To understand the basics of the count_punc function, we can take a look at its interaction with a simple text object.

text <- "Hey! I am giving you 1,000,000 dollars!!! #GIVEAWAY"
count_punc(text)
#> [1] 7

From this basic example, we can see that the number of punctuation in this piece of text is 7.

Example with a dataframe

Now that we understand how to use this function, let’s apply count_punc to an entire data set. This is more practical aspect of this function considering that feature extraction will need to be done for entire data-frames in order to be useful for machine learning models.

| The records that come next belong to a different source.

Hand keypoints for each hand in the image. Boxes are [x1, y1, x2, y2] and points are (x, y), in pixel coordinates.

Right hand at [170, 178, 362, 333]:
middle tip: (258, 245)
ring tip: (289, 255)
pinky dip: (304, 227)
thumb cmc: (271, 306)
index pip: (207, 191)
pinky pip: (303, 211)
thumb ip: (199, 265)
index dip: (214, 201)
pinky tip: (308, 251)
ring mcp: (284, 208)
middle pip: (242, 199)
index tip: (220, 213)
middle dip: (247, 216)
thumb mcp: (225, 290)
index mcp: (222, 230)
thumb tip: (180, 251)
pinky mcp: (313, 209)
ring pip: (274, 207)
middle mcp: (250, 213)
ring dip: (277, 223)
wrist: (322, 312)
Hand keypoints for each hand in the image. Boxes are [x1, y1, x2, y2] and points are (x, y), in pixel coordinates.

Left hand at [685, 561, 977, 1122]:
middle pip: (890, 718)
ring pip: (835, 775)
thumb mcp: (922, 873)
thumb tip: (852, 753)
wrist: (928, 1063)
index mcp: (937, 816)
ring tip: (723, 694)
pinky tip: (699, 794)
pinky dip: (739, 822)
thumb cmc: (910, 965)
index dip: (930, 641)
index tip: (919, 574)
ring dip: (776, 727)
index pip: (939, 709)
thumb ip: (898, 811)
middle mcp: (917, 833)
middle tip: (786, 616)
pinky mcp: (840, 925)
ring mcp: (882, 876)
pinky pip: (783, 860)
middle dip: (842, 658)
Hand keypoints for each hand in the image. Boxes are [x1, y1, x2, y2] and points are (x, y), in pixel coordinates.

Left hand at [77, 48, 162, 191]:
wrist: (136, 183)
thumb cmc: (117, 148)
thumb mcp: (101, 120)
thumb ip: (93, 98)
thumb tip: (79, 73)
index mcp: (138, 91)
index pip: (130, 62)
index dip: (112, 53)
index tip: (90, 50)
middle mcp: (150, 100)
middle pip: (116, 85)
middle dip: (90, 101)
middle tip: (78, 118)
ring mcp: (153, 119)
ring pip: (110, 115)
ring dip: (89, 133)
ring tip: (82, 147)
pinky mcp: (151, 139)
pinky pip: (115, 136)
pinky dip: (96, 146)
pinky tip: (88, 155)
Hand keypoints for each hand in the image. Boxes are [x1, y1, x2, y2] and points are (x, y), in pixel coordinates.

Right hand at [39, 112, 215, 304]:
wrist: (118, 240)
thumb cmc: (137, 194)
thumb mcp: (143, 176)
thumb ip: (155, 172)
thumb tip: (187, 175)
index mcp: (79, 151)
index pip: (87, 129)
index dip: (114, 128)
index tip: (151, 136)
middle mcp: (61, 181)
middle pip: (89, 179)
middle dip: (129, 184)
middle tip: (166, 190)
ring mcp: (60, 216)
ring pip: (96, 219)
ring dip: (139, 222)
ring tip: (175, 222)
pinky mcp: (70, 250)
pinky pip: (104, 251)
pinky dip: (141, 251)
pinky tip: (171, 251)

Let’s first create a toy data-set with 5 examples:

toy_data <- data.frame(messages = c(
  "Hello World!!",
  "Hey! I am giving you 1,000,000 dollars!!! #GIVEAWAY",
  "When are you free? How about Saturday...",
  "FREE CASH$$$ call #888-888-8888 @now ^^",
  "Well that was a bad movie"
  ))
toy_data
#>                                              messages
#> 1                                       Hello World!!
#> 2 Hey! I am giving you 1,000,000 dollars!!! #GIVEAWAY
#> 3            When are you free? How about Saturday...
#> 4             FREE CASH$$$ call #888-888-8888 @now ^^
#> 5                           Well that was a bad movie

Now, we will leverage the count_punc function to extract the number of punctuation from the toy data and add it as a new column in the toy data frame

# applies count_punc function to each row in the data frame
toy_data["count_punctuation"] <- apply(toy_data["messages"], 
                                          1,
                                          count_punc) 
toy_data["count_punctuation"] <- toy_data["count_punctuation"]
toy_data
#>                                              messages count_punctuation
#> 1                                       Hello World!!                 2
#> 2 Hey! I am giving you 1,000,000 dollars!!! #GIVEAWAY                 7
#> 3            When are you free? How about Saturday...                 4
#> 4             FREE CASH$$$ call #888-888-8888 @now ^^                 9
#> 5                           Well that was a bad movie                 0

Now we have access to the number of punctuation for each example message in the toy data frame.

Summary

The count_punc function is simple, but has broad implications. It allows for easier extraction of useful text information in one line of code. This feature is useful for natural language processing and may prove useful when building machine learning models.